Sunday, January 03, 2021

He just a-let it all hang loose

I have a no Carole King rule. I lunge to switch the radio to another station or skip the track, whether in a car, boat, plane, or my own home. But I’m letting myself listen to this one because the internet radio is showing the Tapestry album cover—and this track doesn’t whine and depress like some of the others do. This one is upbeat, but the subject is still a huge bummer. 

No, it’s still the cover that draws me. I used to linger over it when I would review all of the albums in the cabinet or that were spinning on the turntable around ages 7, 8, 9 or 10–whenever I could handle the stereo and its components undisturbed.
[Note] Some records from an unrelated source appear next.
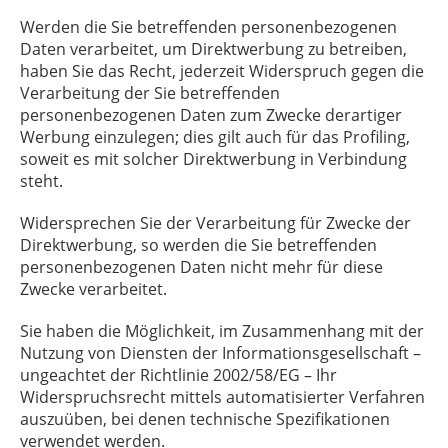
Werden die Sie betreffenden personenbezogenen
Daten verarbeitet, um Direktwerbung zu betreiben,
haben Sie das Recht, jederzeit Widerspruch gegen die
Verarbeitung der Sie betreffenden
personenbezogenen Daten zum Zwecke derartiger
Werbung einzulegen; dies gilt auch für das Profiling,
soweit es mit solcher Direktwerbung in Verbindung
steht.
Widersprechen Sie der Verarbeitung für Zwecke der
Direktwerbung, so werden die Sie betreffenden
personenbezogenen Daten nicht mehr für diese
Zwecke verarbeitet.
Sie haben die Möglichkeit, im Zusammenhang mit der
Nutzung von Diensten der Informationsgesellschaft –
ungeachtet der Richtlinie 2002/58/EG – Ihr
Widerspruchsrecht mittels automatisierter Verfahren
auszuüben, bei denen technische Spezifikationen
verwendet werden.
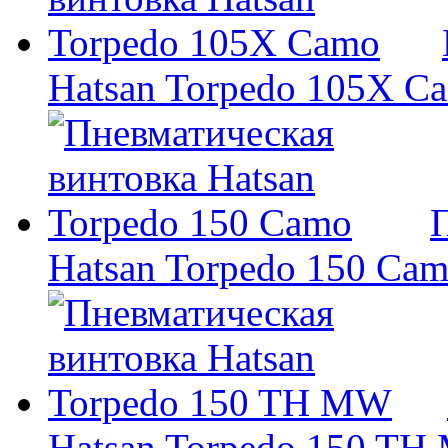
Hatsan Torpedo 105X C
Hatsan Torpedo 150 Ca
Hatsan Torpedo 150 T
I must have been shown how to put the records on without damaging them, as I’d done to basically all of my Disney records on my own plastic in-its-own-carrying-case turntable. Slide it down the spindle, gently lift the arm, apply some—not a lot!—pressure to grasp the handle on the head shell, and whatever you do, DON’T DROP IT ON THE RECORD.

I remember studying album covers more than those tutorials. And Tapestry’s struck me A woman, alone, and...barefoot? I couldn’t understand it. Women on the other record covers in the cabinet, like Marilyn McCoo on a 5th Dimension record, wore fancy outfits, coordinated with the background or others, and were posed carefully. Here was a woman in her house, sitting in the window with a cat, and who can’t be bothered to put on shoes. 

What kind of crystal ball was this record that I wholly do not like?